Portrait of Faustina the Younger, about 160 CE
Roman, Imperial Period. Torlonia Collection. © Torlonia Foundation. Photo by Lorenzo De Masi
When Rome began deifying imperial women in 38 CE, sculptors developed new divinely inspired iconography for their portraits, drawing from depictions of goddesses, priestesses, and even sacrificial animals. They used agrarian symbols to emphasize fecundity and peacocks, linked to the god Juno, to signal their mode of ascension into the afterlife. These evocative sculpted portraits reveal imperial women’s dual roles as power brokers and fashion connoisseurs, not unlike contemporary women in politics.

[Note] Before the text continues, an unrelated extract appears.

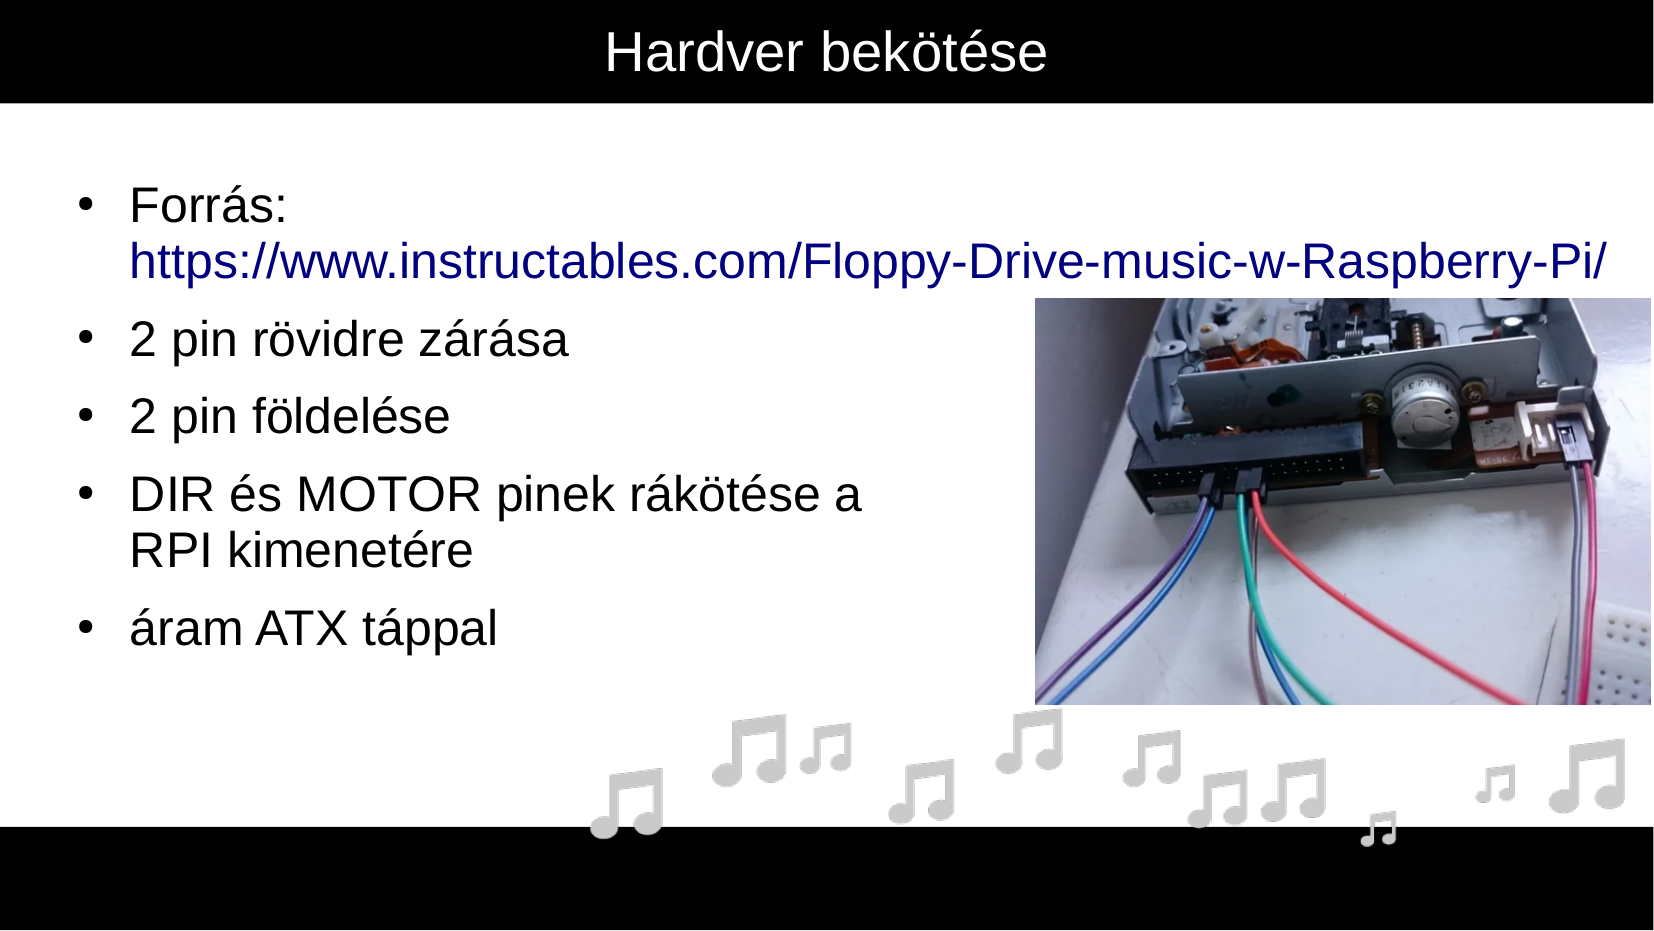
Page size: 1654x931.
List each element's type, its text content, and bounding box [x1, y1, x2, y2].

picture [1035, 298, 1651, 706]
list Forrás: https://www.instructables.com/Floppy-Drive-music-w-Raspberry-Pi/ 2 pin rövidre zárása 2 pin földelése DIR és MOTOR pinek rákötése a RPI kimenetére áram ATX táppal [59, 177, 1621, 768]
title Hardver bekötése [59, 6, 1595, 98]
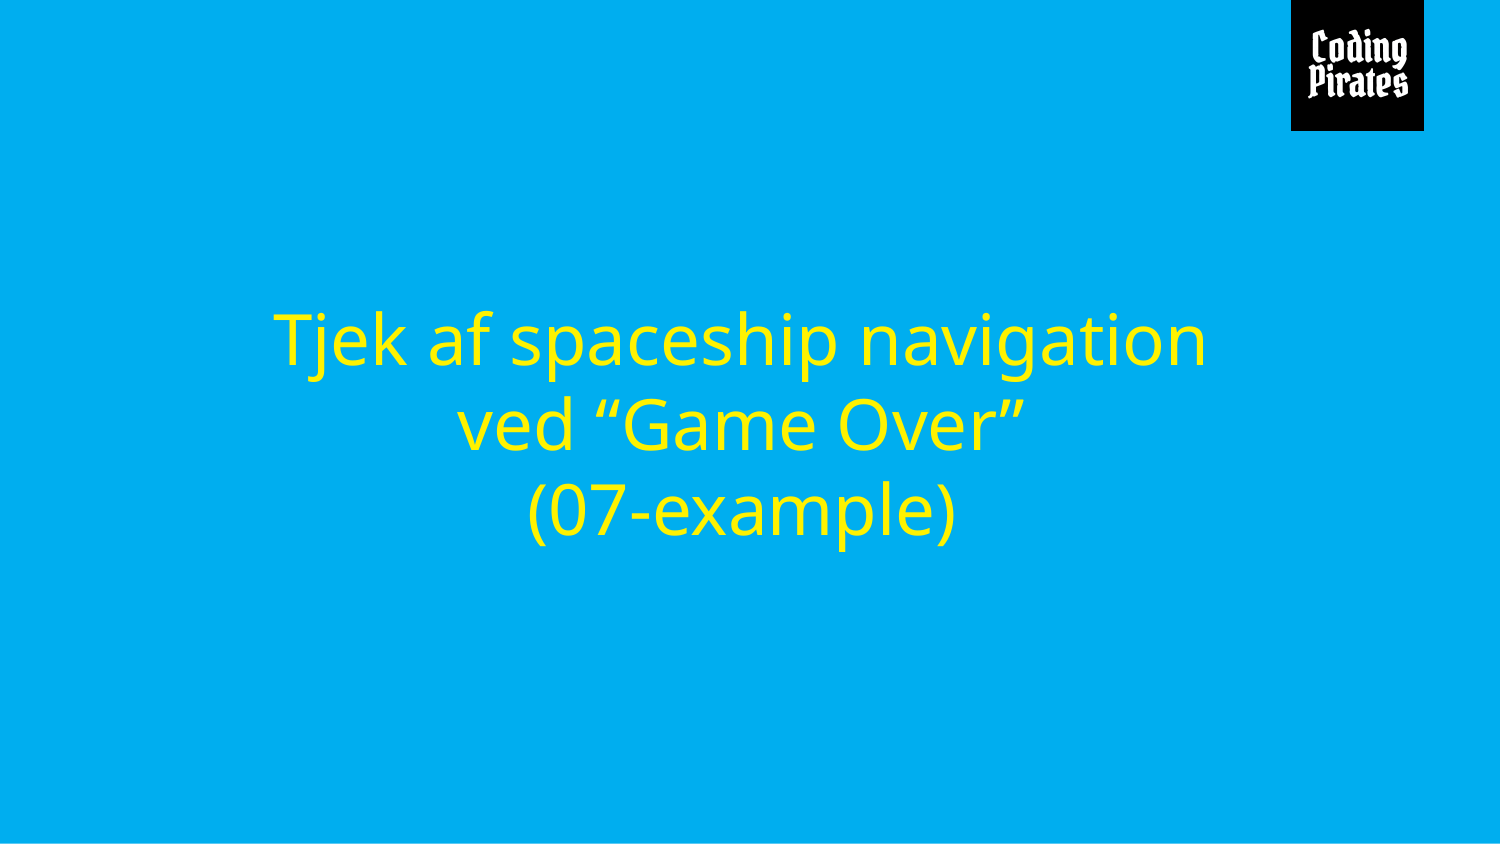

Join C. Brian Rose, James B. Pritchard Professor of Archaeology at the University of Pennsylvania and Peter C. Ferry Curator-in-Charge of the Mediterranean Section of the Penn Museum, to explore how the Roman Empire deified its empresses through divine iconography.
This program is generously sponsored by the Boshell Family Foundation.
About the Speaker

Charles Brian Rose is the James B. Pritchard Professor of Archaeology at the University of Pennsylvania and Peter C. Ferry Curator-in-Charge of the Mediterranean Section of the Penn Museum. He was the museum’s deputy director from 2008 to 2011 and served as president of the Archaeological Institute of America. Between 1988 and 2012 he was head of post–Bronze Age excavations at Troy, and he currently serves as director of the Gordion excavations.